**WHAT YOU NEED TO DO:** A faithful copy of the whole listing is required, with nothing left out.

**RECORDS SUPPLIED:**
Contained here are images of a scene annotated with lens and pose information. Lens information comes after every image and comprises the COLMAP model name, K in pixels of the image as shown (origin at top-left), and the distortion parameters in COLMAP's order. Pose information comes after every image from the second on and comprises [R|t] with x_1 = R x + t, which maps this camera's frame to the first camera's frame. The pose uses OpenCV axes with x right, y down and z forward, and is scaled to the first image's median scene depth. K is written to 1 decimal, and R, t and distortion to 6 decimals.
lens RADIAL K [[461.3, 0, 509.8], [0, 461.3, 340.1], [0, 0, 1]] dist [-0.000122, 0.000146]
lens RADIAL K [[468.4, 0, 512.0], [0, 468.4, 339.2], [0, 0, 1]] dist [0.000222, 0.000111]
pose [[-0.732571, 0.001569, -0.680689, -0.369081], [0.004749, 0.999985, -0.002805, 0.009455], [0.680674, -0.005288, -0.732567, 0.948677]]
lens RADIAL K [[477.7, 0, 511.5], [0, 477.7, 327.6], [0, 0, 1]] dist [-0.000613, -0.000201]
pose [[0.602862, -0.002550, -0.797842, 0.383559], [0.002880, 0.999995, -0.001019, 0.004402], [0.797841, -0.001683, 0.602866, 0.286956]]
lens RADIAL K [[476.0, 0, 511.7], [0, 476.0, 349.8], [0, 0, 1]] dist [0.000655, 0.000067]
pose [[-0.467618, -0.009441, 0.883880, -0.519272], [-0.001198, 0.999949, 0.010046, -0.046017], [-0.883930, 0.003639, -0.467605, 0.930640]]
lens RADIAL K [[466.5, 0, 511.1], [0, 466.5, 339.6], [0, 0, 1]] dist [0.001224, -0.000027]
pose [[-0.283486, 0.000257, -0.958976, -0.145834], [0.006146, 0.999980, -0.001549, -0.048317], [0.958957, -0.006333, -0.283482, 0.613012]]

**OUTPUT BELOW:**
Contained here are images of a scene annotated with lens and pose information. Lens information comes after every image and comprises the COLMAP model name, K in pixels of the image as shown (origin at top-left), and the distortion parameters in COLMAP's order. Pose information comes after every image from the second on and comprises [R|t] with x_1 = R x + t, which maps this camera's frame to the first camera's frame. The pose uses OpenCV axes with x right, y down and z forward, and is scaled to the first image's median scene depth. K is written to 1 decimal, and R, t and distortion to 6 decimals.
lens RADIAL K [[461.3, 0, 509.8], [0, 461.3, 340.1], [0, 0, 1]] dist [-0.000122, 0.000146]
lens RADIAL K [[468.4, 0, 512.0], [0, 468.4, 339.2], [0, 0, 1]] dist [0.000222, 0.000111]
pose [[-0.732571, 0.001569, -0.680689, -0.369081], [0.004749, 0.999985, -0.002805, 0.009455], [0.680674, -0.005288, -0.732567, 0.948677]]
lens RADIAL K [[477.7, 0, 511.5], [0, 477.7, 327.6], [0, 0, 1]] dist [-0.000613, -0.000201]
pose [[0.602862, -0.002550, -0.797842, 0.383559], [0.002880, 0.999995, -0.001019, 0.004402], [0.797841, -0.001683, 0.602866, 0.286956]]
lens RADIAL K [[476.0, 0, 511.7], [0, 476.0, 349.8], [0, 0, 1]] dist [0.000655, 0.000067]
pose [[-0.467618, -0.009441, 0.883880, -0.519272], [-0.001198, 0.999949, 0.010046, -0.046017], [-0.883930, 0.003639, -0.467605, 0.930640]]
lens RADIAL K [[466.5, 0, 511.1], [0, 466.5, 339.6], [0, 0, 1]] dist [0.001224, -0.000027]
pose [[-0.283486, 0.000257, -0.958976, -0.145834], [0.006146, 0.999980, -0.001549, -0.048317], [0.958957, -0.006333, -0.283482, 0.613012]]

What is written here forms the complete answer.